Levie's young, he's innovative, he wears distinctive red Converse and, according to TechCrunch, he can be credited "with bringing sexy back to enterprise startups." In addition, after more than a year of intense speculation, it's finally official: Levie will soon add 'CEO and co-founder of a publicly traded company' to his already impressive resume.
Although, as of yet, he can't say he heads a profitable enterprise. Yesterday, Box filed its S-1 documentation with the Securities and Exchange Commission, unveiling previously undisclosed information about the company's finances: While its revenue has dramatically increased over the last few years (rising 111 percent year-over-year to $124.2 million by the end of Jan. 2014), so has its net losses (which widened from $112.6 million to $168.6 million over the same time period). The company plans to raise $250 million with an IPO, but notes that "we do not expect to be profitable in the foreseeable future."
The filing also revealed that Levie owns a considerably small percentage of the company he co-founded back in 2005.
When Facebook filed its initial paperwork with the SEC in February 2012, for example, CEO and co-founder Mark Zuckerberg owned 28.2 percent of the company. And when Groupon went public back in 2011, co-founders Andrew Mason and Eric Lefkofsky (Lefkosfsky replaced Mason as CEO back in February 2012) owned a combined 29.3 percent of class A shares and 83.4 percent of class B shares.
Levie, in contrast, only owns 4.1 percent of Box. Meanwhile, Draper Fisher Jurveston, the Menlo-Park based venture capital firm that invested $1.5 million in series A funding back in 2006, owns 25.5 percent of the company, suggesting that Levie, in an effort to keep his unprofitable company afloat, was forced to sell off the majority of his equity.
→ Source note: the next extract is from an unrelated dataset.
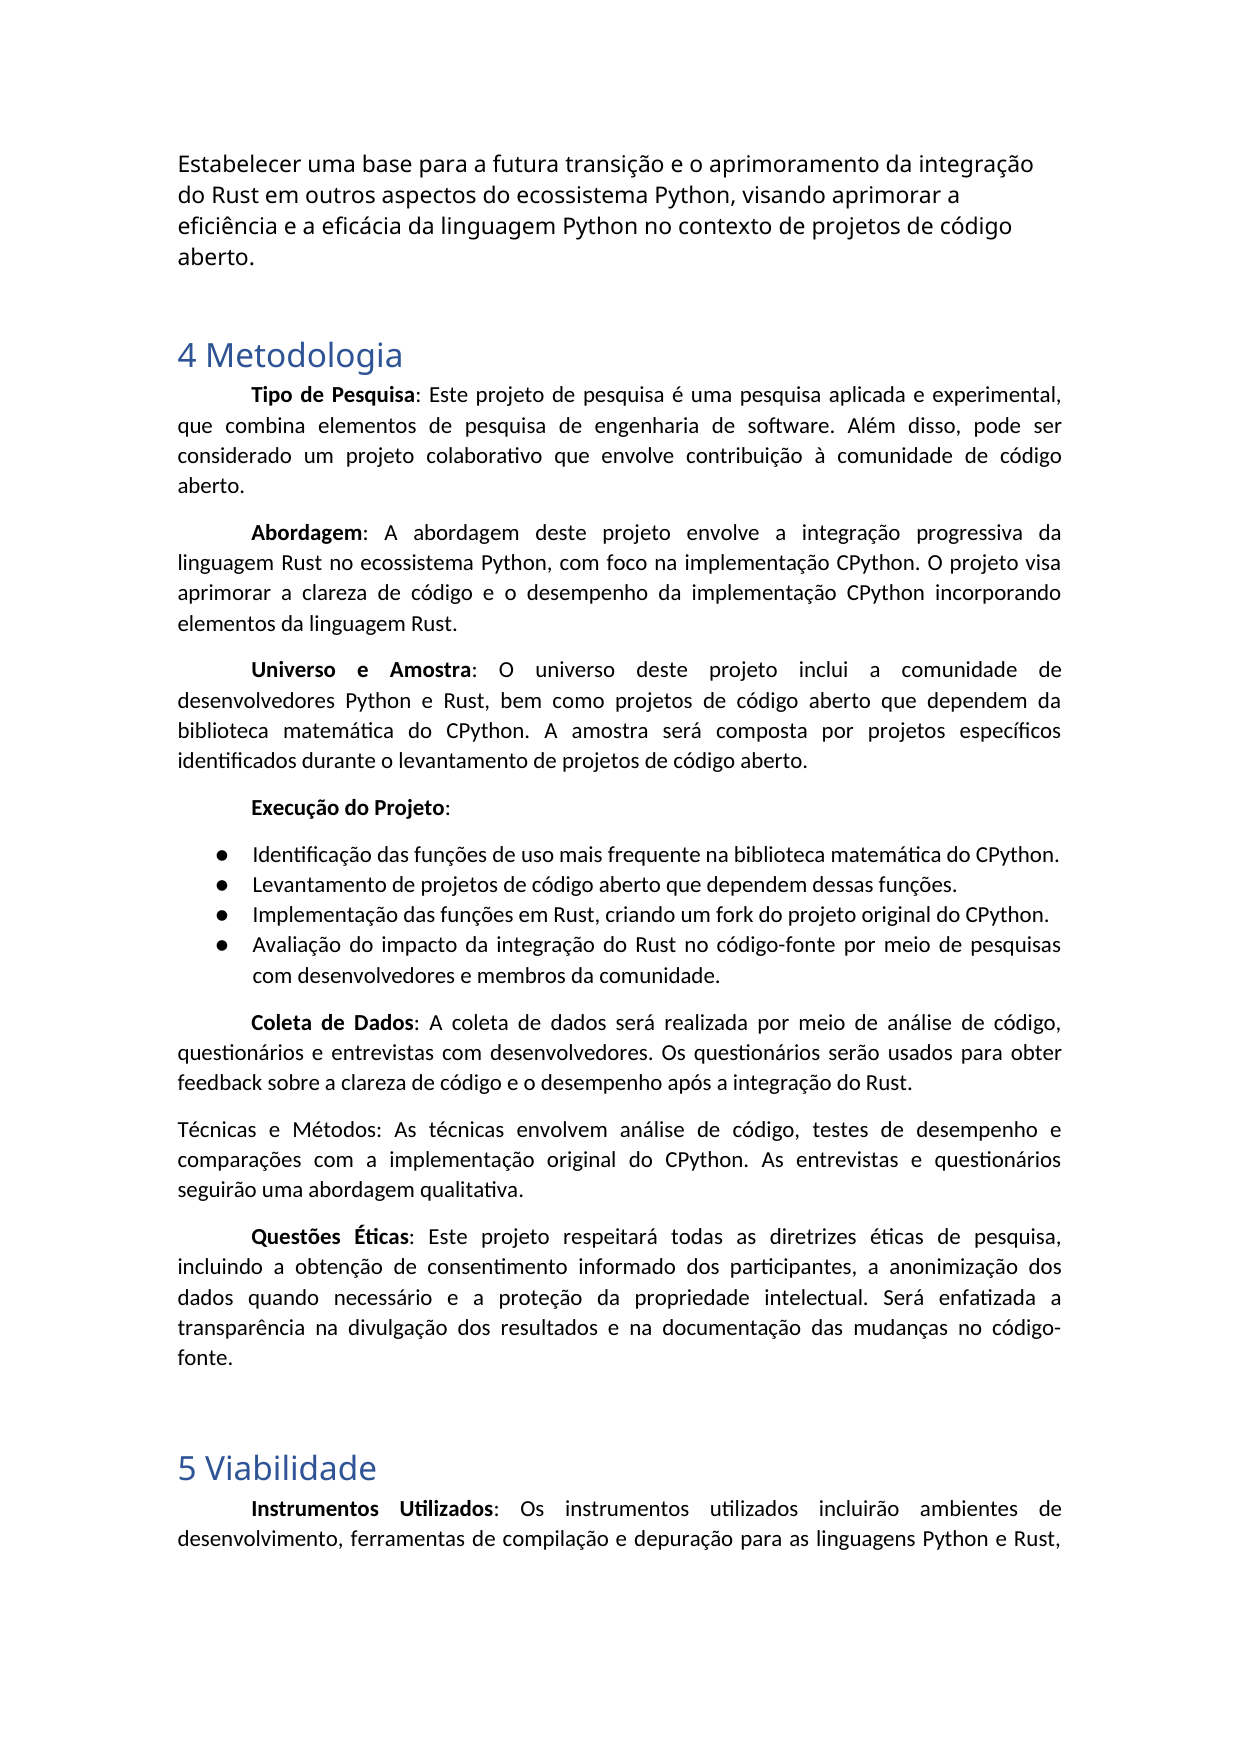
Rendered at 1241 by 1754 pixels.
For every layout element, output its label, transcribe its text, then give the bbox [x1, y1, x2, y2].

Despite his relatively measly stake, Levie remains the very public face of Box (and, one could argue, the most prominent and recognizable cheerleader for "the cloud"). His letter in the SEC filing touches on all of Silicon Valley's most popular tropes (scrappy origin story, the importance of innovation, how technology will make the world a more efficient, transparent and ultimately better place, etc.) But Levie's most appealing trait remains his visible enthusiasm; Instead of a traditional sign-off, he concludes his letter with a "Go Cloud!"